Thirty-four years ago the meetings moved to the Tenterfield Golf Club (to avoid the need for someone to play host), where they continue today.
Along with Mrs Matheson among the original group were Gladys Hill, Irene Macnish, Norrie Brown, Elizabeth Cooke, Stuart Grigg, Margaret Wilson, Doris Blair, Betty Forster, Carmel Hartmann, Jean Morris and Tom and June Palmer, to name but a few.
“There were a lot of very good players,” Mrs Barry said.
“In the older days it was very social. I’ve met so many nice people over the years, and attended congresses all over the place.
“It’s a beautiful, social game.”
Mrs Barry feels the club is losing its ray of sunshine with the retirement of Mrs Inglis.
“She brought such delightful fun into the club. She brought the joy of spring.”
After being there almost from the very beginning, 91-year-old Mrs Inglis is retiring as her degenerating eyesight lets her down.
“But we came second yesterday so I haven’t lost it quite yet,” she said.
Mrs Inglis was working in the family accountancy business Alex Inglis and Co. when members of the newly-established group sometimes gathered at the Royal Hotel. They tried to tempt her across the road (the business was in the building Armajun Aboriginal Health Service now occupies) to make up the numbers.

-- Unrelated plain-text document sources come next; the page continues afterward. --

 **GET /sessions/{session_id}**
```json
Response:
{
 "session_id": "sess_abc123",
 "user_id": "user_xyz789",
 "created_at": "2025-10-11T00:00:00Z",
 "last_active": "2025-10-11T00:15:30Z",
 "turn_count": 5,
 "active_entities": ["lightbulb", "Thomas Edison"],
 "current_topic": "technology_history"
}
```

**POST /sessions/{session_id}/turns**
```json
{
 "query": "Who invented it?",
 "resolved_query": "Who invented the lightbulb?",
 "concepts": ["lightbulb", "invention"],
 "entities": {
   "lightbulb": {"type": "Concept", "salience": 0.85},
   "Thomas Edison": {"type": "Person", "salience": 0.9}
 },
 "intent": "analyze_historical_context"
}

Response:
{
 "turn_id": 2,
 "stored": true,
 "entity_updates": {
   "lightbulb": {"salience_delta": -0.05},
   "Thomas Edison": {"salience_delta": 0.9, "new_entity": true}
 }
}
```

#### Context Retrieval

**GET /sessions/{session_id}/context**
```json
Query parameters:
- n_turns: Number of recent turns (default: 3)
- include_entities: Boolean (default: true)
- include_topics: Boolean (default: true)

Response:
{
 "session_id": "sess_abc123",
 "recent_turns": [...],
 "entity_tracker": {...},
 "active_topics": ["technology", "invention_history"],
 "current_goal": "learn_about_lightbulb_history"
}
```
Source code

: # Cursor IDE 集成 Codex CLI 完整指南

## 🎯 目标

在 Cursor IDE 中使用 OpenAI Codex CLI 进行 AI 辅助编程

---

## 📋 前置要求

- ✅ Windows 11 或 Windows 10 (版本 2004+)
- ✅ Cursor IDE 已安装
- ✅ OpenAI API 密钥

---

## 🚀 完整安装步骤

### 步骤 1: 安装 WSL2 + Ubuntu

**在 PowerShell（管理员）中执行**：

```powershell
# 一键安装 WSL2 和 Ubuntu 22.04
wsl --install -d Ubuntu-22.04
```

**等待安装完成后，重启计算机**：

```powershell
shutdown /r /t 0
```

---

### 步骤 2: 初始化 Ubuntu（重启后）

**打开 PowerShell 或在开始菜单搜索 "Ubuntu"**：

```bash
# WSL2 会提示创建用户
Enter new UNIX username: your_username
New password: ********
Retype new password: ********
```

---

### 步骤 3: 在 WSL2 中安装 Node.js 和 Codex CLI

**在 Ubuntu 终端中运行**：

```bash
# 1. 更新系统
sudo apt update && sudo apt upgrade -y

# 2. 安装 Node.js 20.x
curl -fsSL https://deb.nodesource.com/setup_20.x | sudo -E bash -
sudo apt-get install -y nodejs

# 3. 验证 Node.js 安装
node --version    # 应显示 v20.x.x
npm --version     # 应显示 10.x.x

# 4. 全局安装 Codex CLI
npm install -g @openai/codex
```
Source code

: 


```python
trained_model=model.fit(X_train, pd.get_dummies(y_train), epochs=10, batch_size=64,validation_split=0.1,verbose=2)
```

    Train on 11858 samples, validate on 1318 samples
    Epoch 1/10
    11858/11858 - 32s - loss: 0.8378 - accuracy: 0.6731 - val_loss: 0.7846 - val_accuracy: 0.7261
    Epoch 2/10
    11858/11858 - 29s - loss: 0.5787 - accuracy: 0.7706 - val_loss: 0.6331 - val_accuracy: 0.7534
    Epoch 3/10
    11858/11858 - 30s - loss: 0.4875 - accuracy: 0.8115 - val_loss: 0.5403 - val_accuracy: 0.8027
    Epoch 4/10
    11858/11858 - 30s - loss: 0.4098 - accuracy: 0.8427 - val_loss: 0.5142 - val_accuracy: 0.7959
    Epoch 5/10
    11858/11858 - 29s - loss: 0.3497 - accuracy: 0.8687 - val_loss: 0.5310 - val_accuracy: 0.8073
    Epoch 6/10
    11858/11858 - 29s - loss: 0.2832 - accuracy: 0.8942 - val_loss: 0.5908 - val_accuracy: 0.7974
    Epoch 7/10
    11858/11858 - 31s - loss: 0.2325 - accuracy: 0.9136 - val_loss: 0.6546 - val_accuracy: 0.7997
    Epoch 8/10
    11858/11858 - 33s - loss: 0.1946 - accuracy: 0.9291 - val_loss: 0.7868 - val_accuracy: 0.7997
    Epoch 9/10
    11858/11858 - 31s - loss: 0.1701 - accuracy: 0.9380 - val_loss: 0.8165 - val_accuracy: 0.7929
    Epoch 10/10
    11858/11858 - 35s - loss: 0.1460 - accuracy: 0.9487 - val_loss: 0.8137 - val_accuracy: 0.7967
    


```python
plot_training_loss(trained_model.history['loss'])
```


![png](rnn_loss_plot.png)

Mrs Inglis said she learned to play bridge from her parents, who played the game a lot.
“The group started up and they asked if I could play,” she said.
“They used to meet at the Royal in the funny little lounge room.”
Mrs Inglis was club president at one stage, and was the original honorary auditor given her accountancy ties.
She remembers the support and guidance provided by bridge clubs in Glen Innes and Stanthorpe to get the Tenterfield club established, and the days when experts were brought in to conduct coaching clinics. These included Ron Klingner, the prolific author of books on contract bridge.
The club is holding its AGM on July 23.